> _DOCUMENT EXCERPT_
+ + +

Skip to main content
NIHPA Author Manuscripts logoLink to NIHPA Author Manuscripts
. Author manuscript; available in PMC: 2019 Jul 7.
Published in final edited form as: AIDS Care. 2017 Oct 3;30(5):650–655. doi: 10.1080/09540121.2017.1384534

An educational initiative in response to identified PrEP prescribing needs among PCPs in the Southern U.S.

Meredith E Clement a,b,*, Jessica Seidelman a,*, Jiewei Wu c, Kareem Alexis d, Kara McGee a, N Lance Okeke a, Gregory Samsa c, Mehri McKellar a
PMCID: PMC6612371  NIHMSID: NIHMS1030649  PMID: 28971705

Abstract

Pre-exposure prophylaxis (PrEP) is an effective HIV prevention method, but many primary care physicians (PCPs) have not incorporated PrEP into practice. While PrEP may be a key strategy to reducing high HIV transmission rates in the southern US, knowledge about PrEP prescribing patterns among PCPs in this region is lacking. An online survey was sent to a large network of PCPs at an academic medical center in North Carolina in October 2015. The survey was repeated in September 2016, after an educational intervention that included on-site trainings at 14 PCP offices. Chi-square tests were used to compare PrEP prescribing patterns among providers. The initial survey was sent to 389 PCPs, with 115 (30%) responding. Of these, 78% reported seeing men who have sex with men (MSM). Only 17% had prescribed PrEP. The most frequently identified barrier was lack of knowledge (60%). When the survey was repeated after the educational initiative, 79 PCPs (20%) responded. Of these, 90% reported seeing MSM, and 35% had prescribed PrEP. PCPs who had attended a training were more likely to have prescribed PrEP (OR 4.84, Cl 1.77–13.21). In conclusion, PrEP prescribing among PCPs in the southern US is low. A survey among PCPs identified lack of knowledge as a barrier to prescribing, motivating an institutional-wide educational campaign in response. Further efforts are needed to continue to raise awareness and educate PCPs in the South about PrEP.

+ + +

> _TASK PROMPT_
Extend the article on PrEP prescribing among primary care physicians, beginning right after its abstract.

> _Data drawn from a collection_
+ + +

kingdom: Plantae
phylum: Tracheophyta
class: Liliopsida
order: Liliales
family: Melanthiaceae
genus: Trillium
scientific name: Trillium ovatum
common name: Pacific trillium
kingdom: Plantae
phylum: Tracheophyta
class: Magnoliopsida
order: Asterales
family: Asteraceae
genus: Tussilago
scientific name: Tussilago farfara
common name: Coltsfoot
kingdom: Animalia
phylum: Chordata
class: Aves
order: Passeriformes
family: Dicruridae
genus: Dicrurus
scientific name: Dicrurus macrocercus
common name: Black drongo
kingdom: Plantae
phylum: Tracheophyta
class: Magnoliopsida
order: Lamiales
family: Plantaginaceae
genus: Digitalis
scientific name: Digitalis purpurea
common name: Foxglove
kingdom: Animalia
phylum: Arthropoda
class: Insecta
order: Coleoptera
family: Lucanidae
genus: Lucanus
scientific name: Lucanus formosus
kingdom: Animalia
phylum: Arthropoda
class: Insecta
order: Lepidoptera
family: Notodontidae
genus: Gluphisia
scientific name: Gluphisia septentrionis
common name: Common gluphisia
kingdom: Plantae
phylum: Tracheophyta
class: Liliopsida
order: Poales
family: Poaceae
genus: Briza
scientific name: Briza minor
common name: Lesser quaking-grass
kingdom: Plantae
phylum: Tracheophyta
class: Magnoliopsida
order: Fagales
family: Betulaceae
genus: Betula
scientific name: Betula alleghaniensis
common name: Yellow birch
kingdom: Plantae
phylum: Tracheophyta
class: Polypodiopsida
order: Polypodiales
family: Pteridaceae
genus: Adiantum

+ + +

> _THE ANSWER_
Keywords: Pre-exposure prophylaxis, PrEP, primary care providers, PCPs, southern United States

Introduction

HIV infection continues to be an important public health problem in the southern United States. The southern states have the highest rate of new HIV diagnoses and generally fall “behind other regions in some key HIV prevention and care indicators.” (Estimates of New HIV Infections in the United States, Statistics and Surveillance, Statistics Center, HIV/AIDS, & CDC, n.d.”) Pre-exposure prophylaxis (PrEP) is an effective HIV prevention strategy approved by the FDA in 2012. Unfortunately, PrEP awareness and access-crucial first steps along the PrEP continuum - are low,(Kelley et al., 2015) particularly in the South (Doblecki-Lewis et al., 2016; Oldenburg et al., 2015).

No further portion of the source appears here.